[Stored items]
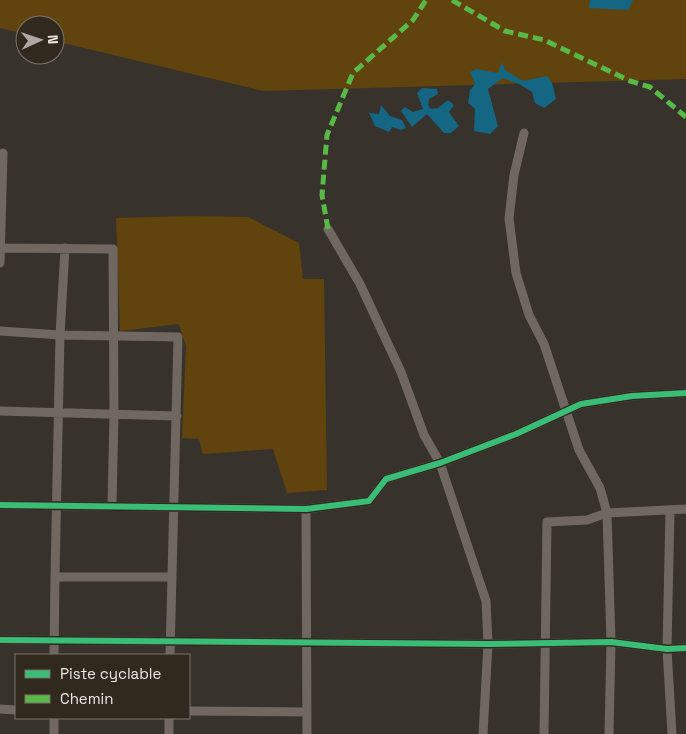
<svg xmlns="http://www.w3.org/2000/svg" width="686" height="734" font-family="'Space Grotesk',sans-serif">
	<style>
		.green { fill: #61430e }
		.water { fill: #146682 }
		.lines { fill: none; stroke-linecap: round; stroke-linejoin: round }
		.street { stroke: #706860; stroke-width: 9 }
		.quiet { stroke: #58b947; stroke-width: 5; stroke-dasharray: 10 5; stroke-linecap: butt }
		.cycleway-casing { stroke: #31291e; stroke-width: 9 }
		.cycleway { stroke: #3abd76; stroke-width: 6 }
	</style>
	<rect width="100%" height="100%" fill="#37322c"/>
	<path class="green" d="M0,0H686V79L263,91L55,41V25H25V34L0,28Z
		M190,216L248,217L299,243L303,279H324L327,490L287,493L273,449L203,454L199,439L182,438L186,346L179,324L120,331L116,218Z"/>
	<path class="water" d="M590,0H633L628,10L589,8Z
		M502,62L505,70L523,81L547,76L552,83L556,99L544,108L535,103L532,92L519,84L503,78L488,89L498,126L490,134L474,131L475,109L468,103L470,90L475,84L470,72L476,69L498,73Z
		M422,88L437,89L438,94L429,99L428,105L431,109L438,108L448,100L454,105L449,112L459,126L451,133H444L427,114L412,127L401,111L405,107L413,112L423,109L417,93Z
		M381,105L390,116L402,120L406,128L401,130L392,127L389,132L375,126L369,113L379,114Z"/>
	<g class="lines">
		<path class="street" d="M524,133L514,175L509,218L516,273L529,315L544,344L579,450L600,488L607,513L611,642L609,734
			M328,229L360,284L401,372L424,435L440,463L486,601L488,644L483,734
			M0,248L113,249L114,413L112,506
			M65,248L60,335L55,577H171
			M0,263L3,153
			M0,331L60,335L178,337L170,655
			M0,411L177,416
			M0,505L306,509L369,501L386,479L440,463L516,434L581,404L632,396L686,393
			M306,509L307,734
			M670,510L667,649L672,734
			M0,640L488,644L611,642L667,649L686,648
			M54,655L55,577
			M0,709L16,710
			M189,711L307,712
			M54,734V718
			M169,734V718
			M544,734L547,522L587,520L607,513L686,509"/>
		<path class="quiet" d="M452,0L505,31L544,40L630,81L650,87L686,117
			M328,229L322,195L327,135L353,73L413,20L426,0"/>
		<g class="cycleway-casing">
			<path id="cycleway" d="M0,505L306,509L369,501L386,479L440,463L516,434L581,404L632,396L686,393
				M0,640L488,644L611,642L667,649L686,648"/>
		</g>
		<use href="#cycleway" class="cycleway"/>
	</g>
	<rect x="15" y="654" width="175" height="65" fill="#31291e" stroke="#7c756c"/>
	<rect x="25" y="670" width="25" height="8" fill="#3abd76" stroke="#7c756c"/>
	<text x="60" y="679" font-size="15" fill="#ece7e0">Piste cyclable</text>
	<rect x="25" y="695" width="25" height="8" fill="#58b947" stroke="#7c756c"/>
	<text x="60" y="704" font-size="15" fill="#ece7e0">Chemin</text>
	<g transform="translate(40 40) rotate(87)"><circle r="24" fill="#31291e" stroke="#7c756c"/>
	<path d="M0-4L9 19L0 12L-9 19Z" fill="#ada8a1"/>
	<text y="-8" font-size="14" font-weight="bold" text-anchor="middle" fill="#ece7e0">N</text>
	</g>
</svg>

> [ABOUT THIS TASK]
Reproduce all lines above exactly. Leave the images out.

> [ANSWER TO THE PROBLEM]
<svg xmlns="http://www.w3.org/2000/svg" width="686" height="734" font-family="'Space Grotesk',sans-serif">
	<style>
		.green { fill: #61430e }
		.water { fill: #146682 }
		.lines { fill: none; stroke-linecap: round; stroke-linejoin: round }
		.street { stroke: #706860; stroke-width: 9 }
		.quiet { stroke: #58b947; stroke-width: 5; stroke-dasharray: 10 5; stroke-linecap: butt }
		.cycleway-casing { stroke: #31291e; stroke-width: 9 }
		.cycleway { stroke: #3abd76; stroke-width: 6 }
	</style>
	<rect width="100%" height="100%" fill="#37322c"/>
	<path class="green" d="M0,0H686V79L263,91L55,41V25H25V34L0,28Z
		M190,216L248,217L299,243L303,279H324L327,490L287,493L273,449L203,454L199,439L182,438L186,346L179,324L120,331L116,218Z"/>
	<path class="water" d="M590,0H633L628,10L589,8Z
		M502,62L505,70L523,81L547,76L552,83L556,99L544,108L535,103L532,92L519,84L503,78L488,89L498,126L490,134L474,131L475,109L468,103L470,90L475,84L470,72L476,69L498,73Z
		M422,88L437,89L438,94L429,99L428,105L431,109L438,108L448,100L454,105L449,112L459,126L451,133H444L427,114L412,127L401,111L405,107L413,112L423,109L417,93Z
		M381,105L390,116L402,120L406,128L401,130L392,127L389,132L375,126L369,113L379,114Z"/>
	<g class="lines">
		<path class="street" d="M524,133L514,175L509,218L516,273L529,315L544,344L579,450L600,488L607,513L611,642L609,734
			M328,229L360,284L401,372L424,435L440,463L486,601L488,644L483,734
			M0,248L113,249L114,413L112,506
			M65,248L60,335L55,577H171
			M0,263L3,153
			M0,331L60,335L178,337L170,655
			M0,411L177,416
			M0,505L306,509L369,501L386,479L440,463L516,434L581,404L632,396L686,393
			M306,509L307,734
			M670,510L667,649L672,734
			M0,640L488,644L611,642L667,649L686,648
			M54,655L55,577
			M0,709L16,710
			M189,711L307,712
			M54,734V718
			M169,734V718
			M544,734L547,522L587,520L607,513L686,509"/>
		<path class="quiet" d="M452,0L505,31L544,40L630,81L650,87L686,117
			M328,229L322,195L327,135L353,73L413,20L426,0"/>
		<g class="cycleway-casing">
			<path id="cycleway" d="M0,505L306,509L369,501L386,479L440,463L516,434L581,404L632,396L686,393
				M0,640L488,644L611,642L667,649L686,648"/>
		</g>
		<use href="#cycleway" class="cycleway"/>
	</g>
	<rect x="15" y="654" width="175" height="65" fill="#31291e" stroke="#7c756c"/>
	<rect x="25" y="670" width="25" height="8" fill="#3abd76" stroke="#7c756c"/>
	<text x="60" y="679" font-size="15" fill="#ece7e0">Piste cyclable</text>
	<rect x="25" y="695" width="25" height="8" fill="#58b947" stroke="#7c756c"/>
	<text x="60" y="704" font-size="15" fill="#ece7e0">Chemin</text>
	<g transform="translate(40 40) rotate(87)"><circle r="24" fill="#31291e" stroke="#7c756c"/>
	<path d="M0-4L9 19L0 12L-9 19Z" fill="#ada8a1"/>
	<text y="-8" font-size="14" font-weight="bold" text-anchor="middle" fill="#ece7e0">N</text>
	</g>
</svg>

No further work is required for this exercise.